This page contains a collection of R tutorials, developed at the Vrije Universiteit Amsterdam for Communication Science courses that use R.
The goal is to organize relevant material into modular components, for more efficient design and maintenance of material, that can be used across courses, and that are accessible to students during and after their studies.
Below we list the relevant handouts/tutorials. Each links to the md file, see the Rmd file with the same name for the source code of the tutorials.
This is a set of tutorials designed to teach using the tidyverse functions for data cleaning, reshaping, visualizing etc. The chapter numbers are relevant chapters from the excellent (and freely available) book "R for Data Scientists" (R4DS)
Handout | Video Tutorial | R4DS ch. | Core packages / functions |
---|---|---|---|
Fun with R | Fun with R | 3 | tidyverse,ggplot2,igraph |
R Basics | Intro to R | 4 | (base R functions) |
Transforming Data | Importing and Cleaning | 5 | dplyr: filter, select, arrange, mutate |
Summarizing Data | Grouping and Summarizing | 5 | dplyr: group_by, summarize |
Visualizing Data | ggplot 1 | 7 | ggplot2 |
Reshaping data | Reshaping | 12 | tidyr: spread, gather |
Combining (merging) Data | Joining | 13 | dplyr: inner_join, left_join, etc. |
Basic string (text) handling | 14 | readr: str_detect, str_extract etc., iconv |
This is a set of tutorials designed to teach basic statistical modeling and analysis. The first tutorial includes examples for standard regression analysis as well as analysis of variance. Later tutorials exemplify the use of more advanced statistical modelling approaches including the generalized linear model and multilevel models.
Tutorial | Video tutorial | Core packages / functions |
---|---|---|
Basic statistics | Basic stats | stats: lm, aov, t.test |
Advanced statistics overview | see GLM and Multilevel | stats: glm, lme4: lmer, glmer |
Generalized linear models | GLM (on family argument) | stats: glm, family, sjPlot: tab_model, plot_model |
Multilevel Models | Multilevel | lme4: lmer, glmer, sjPlot: tab_model, plot_model |
The following tutorials can be used to teach basics of test theory and particularly confirmatory and exploratory factor analysis approaches.
Tutorial | Video tutorial | Core packages / functions |
---|---|---|
Test Theory and Confirmatory Factor Analysis | CFA in R | psych: describe, mardia; lavaan: cfa, fitMeasures, modindices; semTools: reliability |
Exploratory Factor Analysis | psych: describe, mardia, fa.parallel, nfactors, fa, fa.diagram, omega |
For a general introduction to text analysis (in R), see these videos on preprocessing and different analysis approaches
Tutorial | Video tutorial | Core packages / functions |
---|---|---|
Text analysis | corpus stats | quanteda |
Lexical sentiment analysis | dictionaries | quanteda, corpustools |
LDA Topic Modeling | Video series, Tutorial demo | topicmodels,quanteda |
Structural Topic Modeling | Variants of Topic Models; Structural Topic Models | stm, quanteda |
NLP Preprocessing with Spacy(r) | spacyr, quanteda (see also spacy itself) | |
Supervised machine learning for text classification | Supervised Machine Learning | caret |
Creating a topic browser with LDA | corpustools |
In general, most R packages can be installed without any issues.

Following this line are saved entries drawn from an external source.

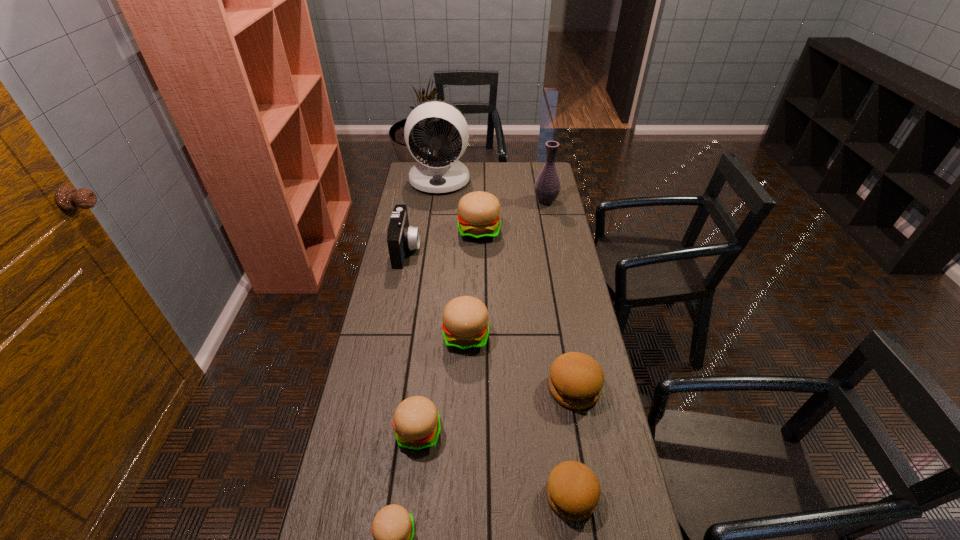
Where is `gray fan`? This screenshot has height=540, width=960. gray fan is located at coordinates (442, 173).

This screenshot has width=960, height=540. What are the coordinates of `the tallest object` in the screenshot? It's located at (442, 173).

Identify the location of vase. The height and width of the screenshot is (540, 960). (547, 186).

Locate an element on the screen. The width and height of the screenshot is (960, 540). the farthest beige hamburger is located at coordinates (478, 217).

I want to click on the biggest beige hamburger, so click(478, 217).

Image resolution: width=960 pixels, height=540 pixels. In order to click on camcorder in this screenshot , I will do `click(401, 237)`.

Where is `the fifth shortest hamburger`? the fifth shortest hamburger is located at coordinates (465, 326).

At what (x,y) coordinates should I click in order to perform the action: click on the fifth nearest hamburger. Please return your answer as a coordinate pair (x, y). The image size is (960, 540). Looking at the image, I should click on (465, 326).

Identify the location of the fourth farthest hamburger. This screenshot has width=960, height=540. point(416,421).

This screenshot has width=960, height=540. Identify the location of the second nearest beige hamburger. (416, 421).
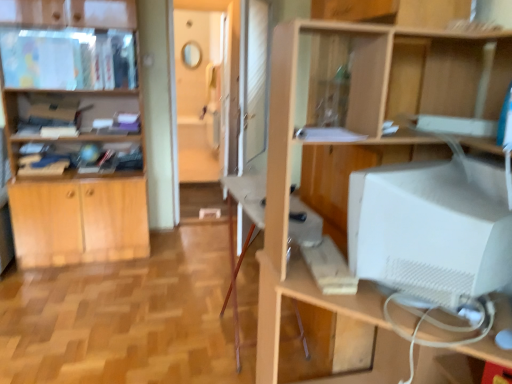
Question: Can you confirm if matte wooden cabinet at upper left is wider than light wood cabinet at left?

Choices:
 (A) yes
 (B) no

Answer: (B)

Question: Could light wood cabinet at left be considered to be inside matte wooden cabinet at upper left?

Choices:
 (A) no
 (B) yes

Answer: (A)

Question: Does matte wooden cabinet at upper left appear on the left side of light wood cabinet at left?

Choices:
 (A) no
 (B) yes

Answer: (B)

Question: From a real-world perspective, is matte wooden cabinet at upper left over light wood cabinet at left?

Choices:
 (A) yes
 (B) no

Answer: (A)

Question: Is the position of matte wooden cabinet at upper left less distant than that of light wood cabinet at left?

Choices:
 (A) no
 (B) yes

Answer: (A)

Question: From the image's perspective, relative to white matte computer monitor at right, is matte wooden cabinet at upper left above or below?

Choices:
 (A) below
 (B) above

Answer: (B)

Question: From a real-world perspective, relative to white matte computer monitor at right, is matte wooden cabinet at upper left vertically above or below?

Choices:
 (A) below
 (B) above

Answer: (B)

Question: Is matte wooden cabinet at upper left situated inside white matte computer monitor at right or outside?

Choices:
 (A) inside
 (B) outside

Answer: (B)

Question: In terms of size, does matte wooden cabinet at upper left appear bigger or smaller than white matte computer monitor at right?

Choices:
 (A) small
 (B) big

Answer: (A)

Question: From the image's perspective, relative to matte wooden cabinet at upper left, is white matte computer monitor at right above or below?

Choices:
 (A) below
 (B) above

Answer: (A)

Question: Looking at their shapes, would you say white matte computer monitor at right is wider or thinner than matte wooden cabinet at upper left?

Choices:
 (A) wide
 (B) thin

Answer: (A)

Question: Relative to matte wooden cabinet at upper left, is white matte computer monitor at right in front or behind?

Choices:
 (A) behind
 (B) front

Answer: (B)

Question: Is white matte computer monitor at right inside or outside of matte wooden cabinet at upper left?

Choices:
 (A) inside
 (B) outside

Answer: (B)

Question: Considering the positions of point (96, 46) and point (230, 175), is point (96, 46) closer or farther from the camera than point (230, 175)?

Choices:
 (A) farther
 (B) closer

Answer: (A)

Question: From the image's perspective, is matte wooden cabinet at upper left above or below wooden computer desk at center?

Choices:
 (A) above
 (B) below

Answer: (A)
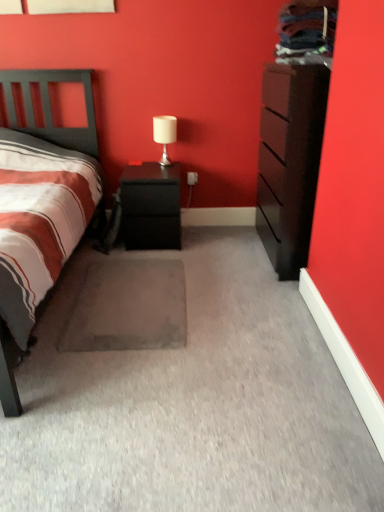
Question: Considering the relative positions of gray carpet at center and black matte nightstand at center in the image provided, is gray carpet at center to the left or to the right of black matte nightstand at center?

Choices:
 (A) right
 (B) left

Answer: (B)

Question: Considering their positions, is gray carpet at center located in front of or behind black matte nightstand at center?

Choices:
 (A) behind
 (B) front

Answer: (B)

Question: Which object is positioned farthest from the gray carpet at center?

Choices:
 (A) white matte table lamp at upper center
 (B) dark brown wood chest of drawers at right
 (C) black matte nightstand at center

Answer: (A)

Question: Which of these objects is positioned farthest from the black matte nightstand at center?

Choices:
 (A) gray carpet at center
 (B) white matte table lamp at upper center
 (C) dark brown wood chest of drawers at right

Answer: (C)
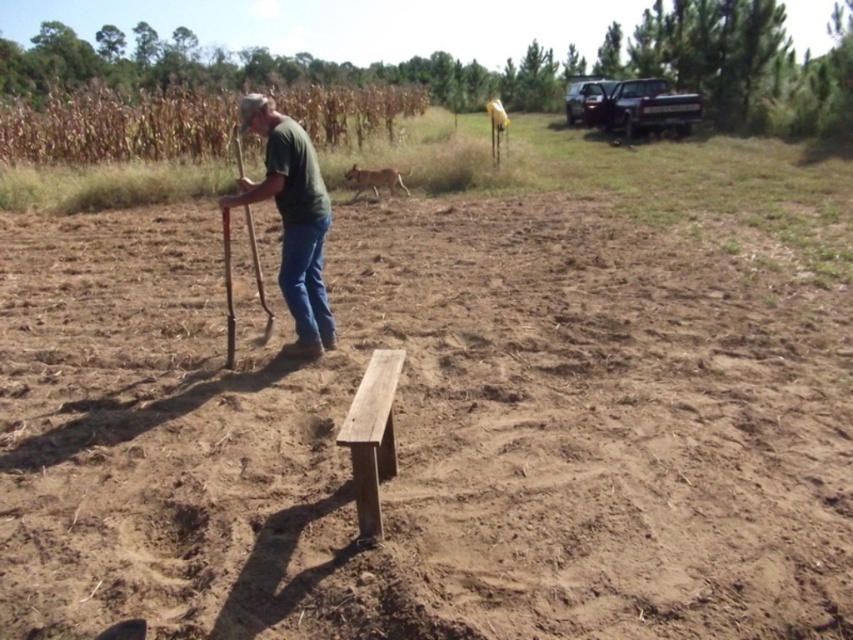
Consider the image. Based on the scene described, which object is taller between the brown stalks of corn at upper left and the smooth brown bench at center?

The brown stalks of corn at upper left are taller than the smooth brown bench at center.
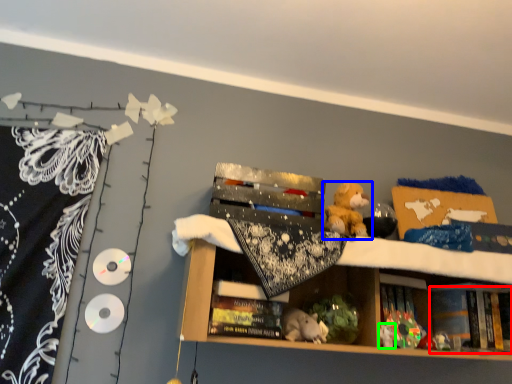
Question: Based on their relative distances, which object is nearer to book (highlighted by a red box)? Choose from toy (highlighted by a blue box) and toy (highlighted by a green box).

Choices:
 (A) toy
 (B) toy

Answer: (B)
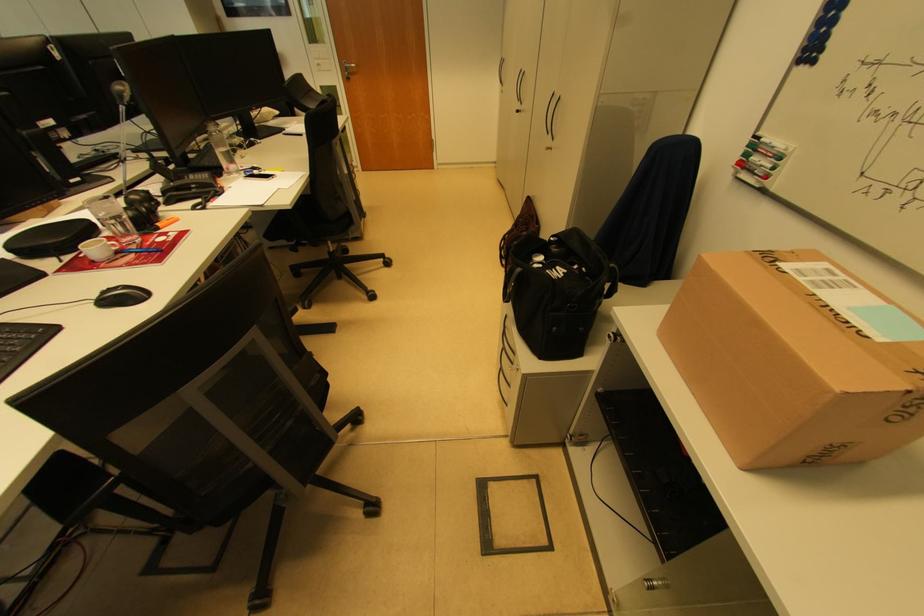
At what (x,y) coordinates should I click in order to perform the action: click on silver door handle. Please return your answer as a coordinate pair (x, y). Looking at the image, I should click on (553, 118).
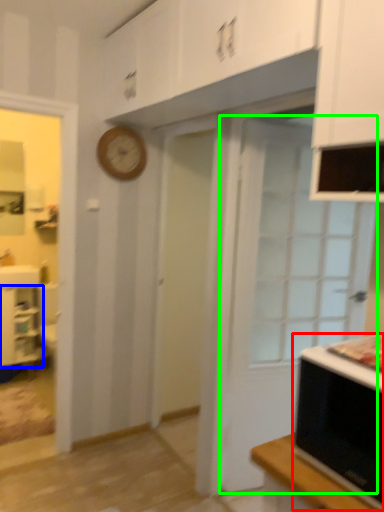
Question: Estimate the real-world distances between objects in this image. Which object is closer to microwave oven (highlighted by a red box), cabinetry (highlighted by a blue box) or door (highlighted by a green box)?

Choices:
 (A) cabinetry
 (B) door

Answer: (B)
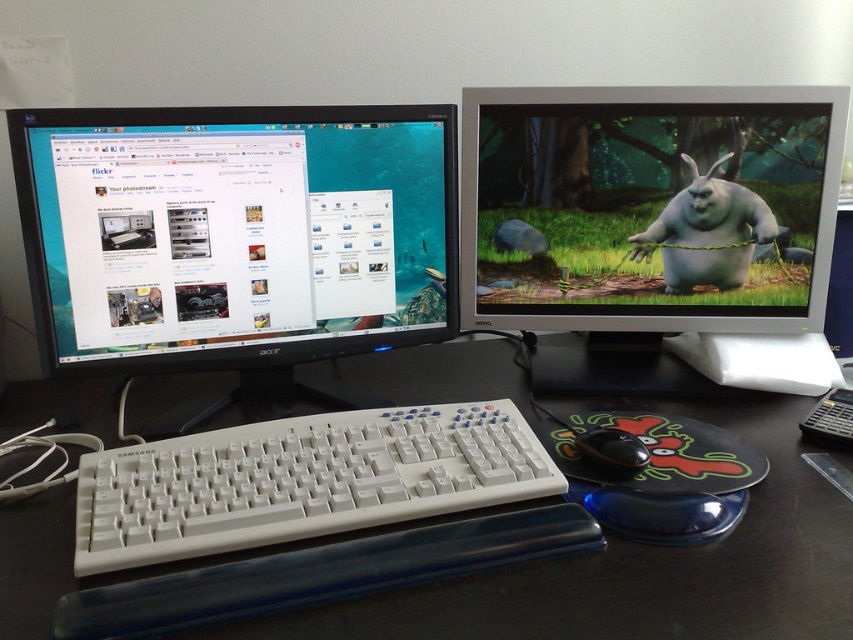
Who is positioned more to the right, black plastic computer desk at center or matte plastic monitor at right?

matte plastic monitor at right is more to the right.

Does black plastic computer desk at center have a greater width compared to matte plastic monitor at right?

Indeed, black plastic computer desk at center has a greater width compared to matte plastic monitor at right.

Who is more distant from viewer, (x=793, y=531) or (x=776, y=282)?

Point (x=776, y=282)

You are a GUI agent. You are given a task and a screenshot of the screen. Output one action in this format:
    pyautogui.click(x=<x>, y=<y>)
    Task: Click on the black plastic computer desk at center
    
    Given the screenshot: What is the action you would take?
    pyautogui.click(x=642, y=563)

Who is lower down, black glossy monitor at left or black plastic mouse at center?

black plastic mouse at center is below.

Between black glossy monitor at left and black plastic mouse at center, which one appears on the left side from the viewer's perspective?

Positioned to the left is black glossy monitor at left.

Does point (410, 124) lie behind point (637, 444)?

Yes.

Image resolution: width=853 pixels, height=640 pixels. In order to click on black glossy monitor at left in this screenshot , I will do `click(235, 230)`.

However, there are some exceptions that you need to know about.
For quanteda (that we use in the text analysis tutorials), your computer needs certain software that is not always installed, as mentioned on the quanteda website.
You can either install this software, but we rather recommend using R version 4.0.0 (or higher) where this is no longer required.
To see your current R version, enter version
in your R console.
To update, visit the R website (Windows, Mac).
When running install.packages()
You sometimes get the message that There is a binary version available but the source version is later (we're mainly seen this on Mac).
You then get the question whether you want to install from sources the package which needs compilation (Yes/no) .
To answer this question, you have to type "yes" or "no" in your R console.
Most often, you'll want to say no.
Simply put, R tells you that it has a new version of a package, but if you want to use it your computer will need to build it.
The problem is that this requires some development software that you might not have installed.
If you say no, you'll install an older version that has already been build for you.
In rare cases, installing from source is the only way, in which case you'll have to install the software that R refers to.